## GIVEN TASK 1
Can you update the taxonomy listing so that "phylum" becomes "division" throughout, with nothing else changed and the pictures left out?

━━ QUOTED TEXT ━━

This process was presumably well beyond the usual use case, and along with Foliate being a Flatpak install it may have contributed to breaking the references despite Tracker. Basically Foliate was still looking for the ePub files in /home/moe/.var/... rather than in /home/ali/.var/..., though the library itself (i.e. the database containing the broken references) loaded correctly when I opened Foliate.

FWIW Tracker is kind of a complete mystery to me. A while back I was trying to get it to work as a Spotlight backend over Samba, but the documentation was basically nonexistent, and the Samba folks strongly encourage the use of Elasticsearch instead. When I was using Ubuntu, Spotlight over Samba “just worked”, but on Debian for whatever reason it doesn’t. Obviously this isn’t particularly relevant here; I’m just kvetching about the unreliability of filesystems as persistent application data stores.

Regarding the approach of copying the ePubs into an application-controlled directory, part of the issue is probably the decision by the Flatpak developers to use an obfuscated directory location rather than putting application directories somewhat front and center the way iCloud Drive does. macOS is janky in its own special ways, but the sleight of hand they use to allow developers to make application-controlled directories user-accessible is relatively well implemented.

I suggested a potential fix over at gvfs and Flatpak, but it hasn’t seemed to be a priority for anyone.

johnfactotum commented 2 years ago

Ah, yes. Flatpak. While it's possible to use Tracker 2 with Flatpak, Foliate currently doesn't support it. Tracker 3 supports Flatpak sandboxing better and we'll probably add support for it once we port to Tracker 3.

Regarding the approach of copying the ePubs into an application-controlled directory, part of the issue is probably the decision by the Flatpak developers to use an obfuscated directory location rather than putting application directories somewhat front and center the way iCloud Drive does. macOS is janky in its own special ways, but the sleight of hand they use to allow developers to make application-controlled directories user-accessible is relatively well implemented.

This has nothing to do with Flatpak. Without Flatpak, the data will live in hidden directories like ~/.local/share or ~/.config.

━━━
━━ SOURCE RECORDS ━━

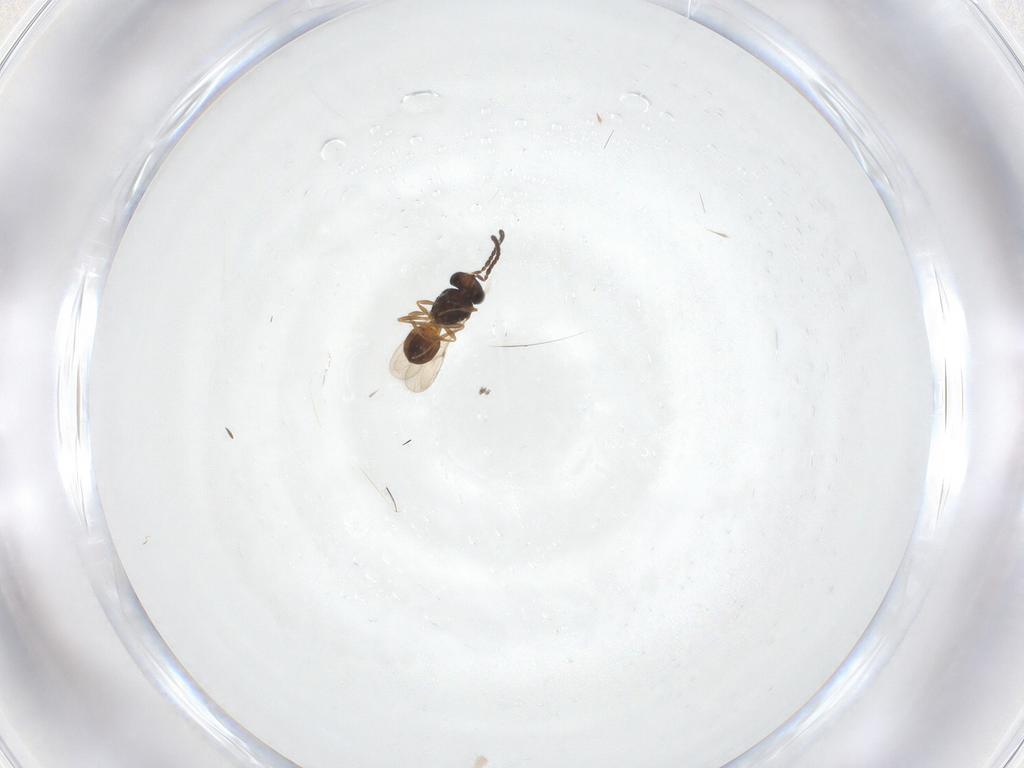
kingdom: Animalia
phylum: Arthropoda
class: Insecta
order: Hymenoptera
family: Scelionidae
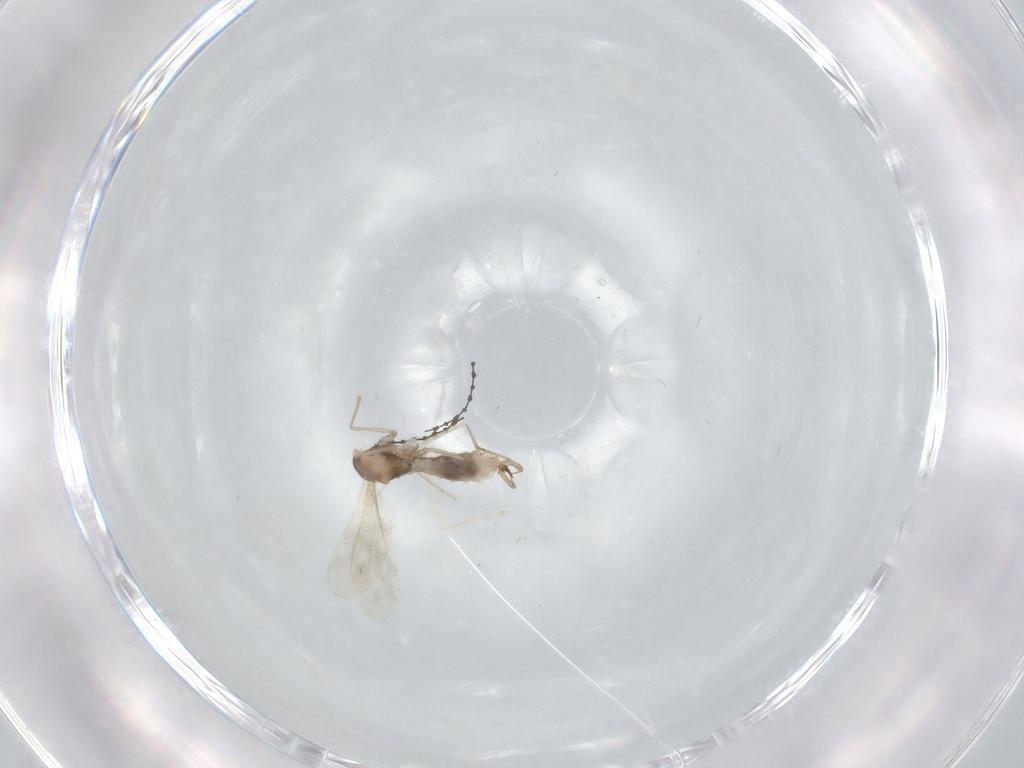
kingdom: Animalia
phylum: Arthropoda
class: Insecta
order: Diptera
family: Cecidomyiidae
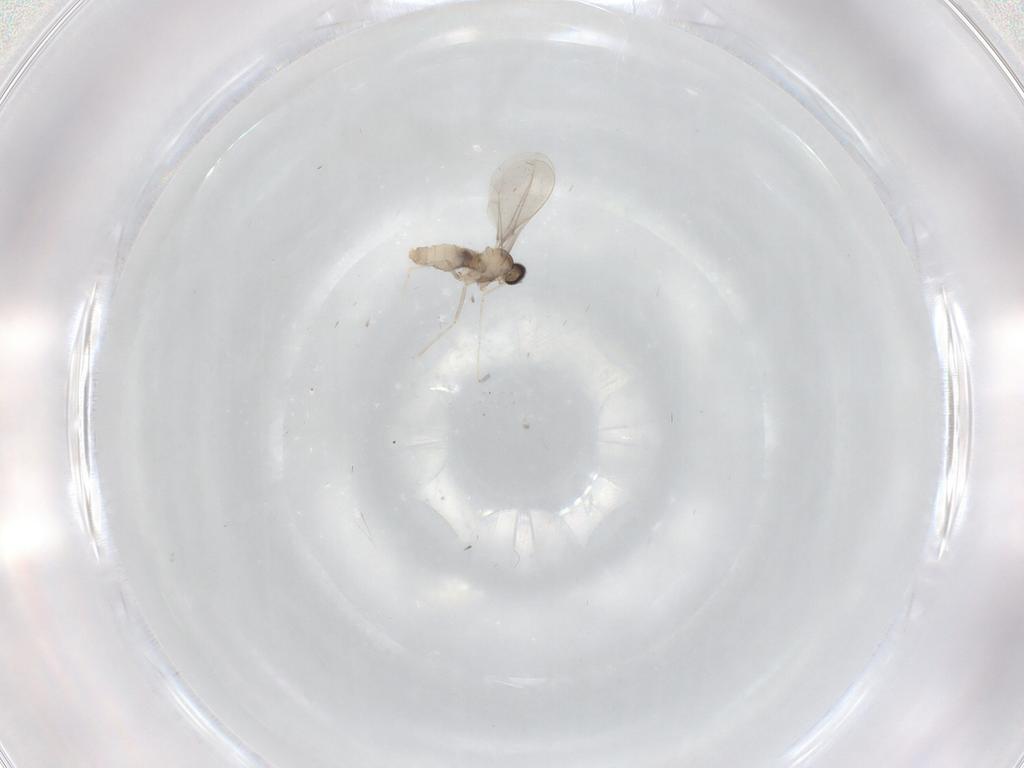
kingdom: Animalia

━━━

## GIVEN TASK 2
Could you echo the discussion about Foliate and Flatpak back in full, word for word?

## WRITTEN REPLY 1
kingdom: Animalia
division: Arthropoda
class: Insecta
order: Hymenoptera
family: Scelionidae
kingdom: Animalia
division: Arthropoda
class: Insecta
order: Diptera
family: Cecidomyiidae
kingdom: Animalia

## WRITTEN REPLY 2
This process was presumably well beyond the usual use case, and along with Foliate being a Flatpak install it may have contributed to breaking the references despite Tracker. Basically Foliate was still looking for the ePub files in /home/moe/.var/... rather than in /home/ali/.var/..., though the library itself (i.e. the database containing the broken references) loaded correctly when I opened Foliate.

FWIW Tracker is kind of a complete mystery to me. A while back I was trying to get it to work as a Spotlight backend over Samba, but the documentation was basically nonexistent, and the Samba folks strongly encourage the use of Elasticsearch instead. When I was using Ubuntu, Spotlight over Samba “just worked”, but on Debian for whatever reason it doesn’t. Obviously this isn’t particularly relevant here; I’m just kvetching about the unreliability of filesystems as persistent application data stores.

Regarding the approach of copying the ePubs into an application-controlled directory, part of the issue is probably the decision by the Flatpak developers to use an obfuscated directory location rather than putting application directories somewhat front and center the way iCloud Drive does. macOS is janky in its own special ways, but the sleight of hand they use to allow developers to make application-controlled directories user-accessible is relatively well implemented.

I suggested a potential fix over at gvfs and Flatpak, but it hasn’t seemed to be a priority for anyone.

johnfactotum commented 2 years ago

Ah, yes. Flatpak. While it's possible to use Tracker 2 with Flatpak, Foliate currently doesn't support it. Tracker 3 supports Flatpak sandboxing better and we'll probably add support for it once we port to Tracker 3.

Regarding the approach of copying the ePubs into an application-controlled directory, part of the issue is probably the decision by the Flatpak developers to use an obfuscated directory location rather than putting application directories somewhat front and center the way iCloud Drive does. macOS is janky in its own special ways, but the sleight of hand they use to allow developers to make application-controlled directories user-accessible is relatively well implemented.

This has nothing to do with Flatpak. Without Flatpak, the data will live in hidden directories like ~/.local/share or ~/.config.